Additionally, it is interesting to note that for regular exponential families, $\frac{\partial g(\mathbf{X}\beta)}{\partial \beta} = \mathbf{V}(g(\mathbf{X}\beta))$ which is called a mean-variance relationship. Indeed for logistic regression, the mean variance relationship is such that the mean $p = g(\mathbf{X}\beta)$ is related to the variance by $\mbox{var}(Y_i) = p_i(1-p_i)$. This suggests an interpretation of a model misspecified GLM as being one which gives a 0 average Pearson residual. This further suggests a generalization to allow non-proportional functional mean derivatives and mean-variance relationships.
A generalized estimating equation approach would specify linear models in the following way:
$$0 = \frac{\partial g(\mathbf{X}\beta)}{\partial \beta} \mathbf{V}^{-1}\left(Y - g(\mathbf{X}\beta)\right)$$
With $\mathbf{V}$ a matrix of variances based on the fitted value (mean) given by $g(\mathbf{X}\beta)$. This approach to estimation allows one to pick a link function and mean variance relationship as with GLMs.
In logistic regression $g$ would be the inverse logit, and $V_{ii}$ would be given by $g(\mathbf{X}_i \beta)(1-g(\mathbf{X}\beta))$. The solutions to this estimating equation, obtained by Newton-Raphson, will yield the $\beta$ obtained from logistic regression.

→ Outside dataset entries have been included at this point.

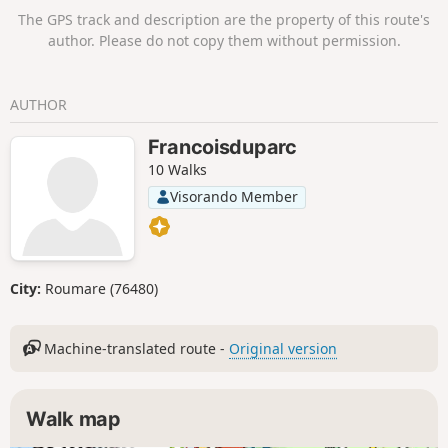
The GPS track and description are the property of this route's
author. Please do not copy them without permission.
AUTHOR
Francoisduparc
10 Walks
Visorando Member
City:
Roumare (76480)
Machine-translated route -
Original version
Walk map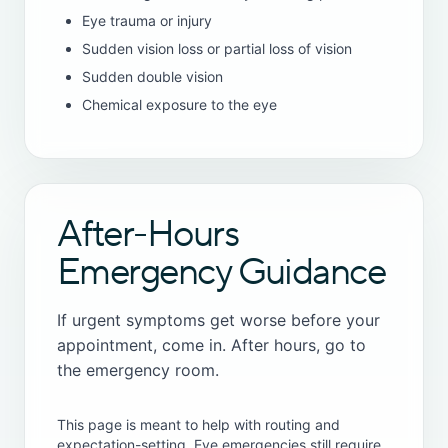
Eye trauma or injury
Sudden vision loss or partial loss of vision
Sudden double vision
Chemical exposure to the eye
After-Hours
Emergency Guidance
If urgent symptoms get worse before your
appointment, come in. After hours, go to
the emergency room.
This page is meant to help with routing and
expectation-setting. Eye emergencies still require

However a somewhat broader class of models is estimable under a similar framework. For instance, the link function can be taken to be the log of the linear predictor so that the regression coefficients are relative risks and not odds ratios. Which--given the well documented pitfalls of interpreting ORs as RRs--behooves me to ask why anyone fits logistic regression models at all anymore.